* _What you are asked to do_
In the records below, find the line with "left shoulder: (440, 223)" and the line with "left ear: (205, 97)". Print both exactly, along with every line between them, and no other line.

* _Information given_

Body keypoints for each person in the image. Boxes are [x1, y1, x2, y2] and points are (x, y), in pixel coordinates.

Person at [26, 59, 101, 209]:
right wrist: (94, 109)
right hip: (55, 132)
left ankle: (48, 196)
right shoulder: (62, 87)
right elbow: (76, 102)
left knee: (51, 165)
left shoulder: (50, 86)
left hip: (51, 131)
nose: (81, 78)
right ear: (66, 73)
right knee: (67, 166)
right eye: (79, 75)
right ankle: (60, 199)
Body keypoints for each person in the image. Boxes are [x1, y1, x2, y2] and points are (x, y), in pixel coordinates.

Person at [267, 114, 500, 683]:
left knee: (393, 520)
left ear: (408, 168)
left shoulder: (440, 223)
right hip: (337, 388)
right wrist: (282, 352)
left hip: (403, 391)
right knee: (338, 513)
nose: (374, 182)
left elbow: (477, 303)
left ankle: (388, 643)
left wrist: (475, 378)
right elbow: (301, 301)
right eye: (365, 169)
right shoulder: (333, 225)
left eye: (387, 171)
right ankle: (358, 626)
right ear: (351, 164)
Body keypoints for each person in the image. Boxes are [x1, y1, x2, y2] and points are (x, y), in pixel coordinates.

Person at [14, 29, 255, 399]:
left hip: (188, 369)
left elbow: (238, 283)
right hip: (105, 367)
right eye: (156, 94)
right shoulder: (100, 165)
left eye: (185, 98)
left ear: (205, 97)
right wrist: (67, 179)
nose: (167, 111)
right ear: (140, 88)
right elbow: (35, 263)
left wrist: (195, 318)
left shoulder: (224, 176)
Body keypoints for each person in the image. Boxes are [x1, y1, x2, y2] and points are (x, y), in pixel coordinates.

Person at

--

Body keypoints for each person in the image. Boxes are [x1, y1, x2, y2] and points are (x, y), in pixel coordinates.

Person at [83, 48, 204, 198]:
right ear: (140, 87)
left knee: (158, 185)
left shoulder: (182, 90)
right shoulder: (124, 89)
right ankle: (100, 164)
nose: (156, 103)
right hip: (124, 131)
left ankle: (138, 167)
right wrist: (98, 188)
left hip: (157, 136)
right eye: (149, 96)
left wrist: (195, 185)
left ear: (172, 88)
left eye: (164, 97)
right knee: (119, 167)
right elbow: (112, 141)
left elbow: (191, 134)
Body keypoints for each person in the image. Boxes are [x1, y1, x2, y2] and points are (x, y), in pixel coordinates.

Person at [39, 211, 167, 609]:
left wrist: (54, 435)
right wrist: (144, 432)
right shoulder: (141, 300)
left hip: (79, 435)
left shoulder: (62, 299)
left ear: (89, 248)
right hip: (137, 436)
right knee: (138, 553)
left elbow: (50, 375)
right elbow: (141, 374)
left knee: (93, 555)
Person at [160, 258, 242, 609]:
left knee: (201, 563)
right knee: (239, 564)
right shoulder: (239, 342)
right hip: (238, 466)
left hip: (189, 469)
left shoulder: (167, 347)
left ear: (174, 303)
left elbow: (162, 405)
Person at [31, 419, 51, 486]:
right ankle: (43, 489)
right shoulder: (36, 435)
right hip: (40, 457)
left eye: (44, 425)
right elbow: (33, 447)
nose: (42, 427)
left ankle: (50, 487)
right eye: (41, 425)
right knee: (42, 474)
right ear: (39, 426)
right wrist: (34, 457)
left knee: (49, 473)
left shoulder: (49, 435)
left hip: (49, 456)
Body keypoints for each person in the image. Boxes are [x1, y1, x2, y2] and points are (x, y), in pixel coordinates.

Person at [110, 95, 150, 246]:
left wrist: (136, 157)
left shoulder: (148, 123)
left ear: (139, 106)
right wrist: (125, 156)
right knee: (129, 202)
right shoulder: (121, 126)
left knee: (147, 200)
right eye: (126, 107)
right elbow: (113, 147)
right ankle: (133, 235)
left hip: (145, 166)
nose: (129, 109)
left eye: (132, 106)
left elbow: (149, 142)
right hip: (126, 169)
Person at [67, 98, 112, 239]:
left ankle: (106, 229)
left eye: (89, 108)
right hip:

* _Exercise solution_
left shoulder: (440, 223)
right hip: (337, 388)
right wrist: (282, 352)
left hip: (403, 391)
right knee: (338, 513)
nose: (374, 182)
left elbow: (477, 303)
left ankle: (388, 643)
left wrist: (475, 378)
right elbow: (301, 301)
right eye: (365, 169)
right shoulder: (333, 225)
left eye: (387, 171)
right ankle: (358, 626)
right ear: (351, 164)
Body keypoints for each person in the image. Boxes are [x1, y1, x2, y2] and points are (x, y), in pixel coordinates.

Person at [14, 29, 255, 399]:
left hip: (188, 369)
left elbow: (238, 283)
right hip: (105, 367)
right eye: (156, 94)
right shoulder: (100, 165)
left eye: (185, 98)
left ear: (205, 97)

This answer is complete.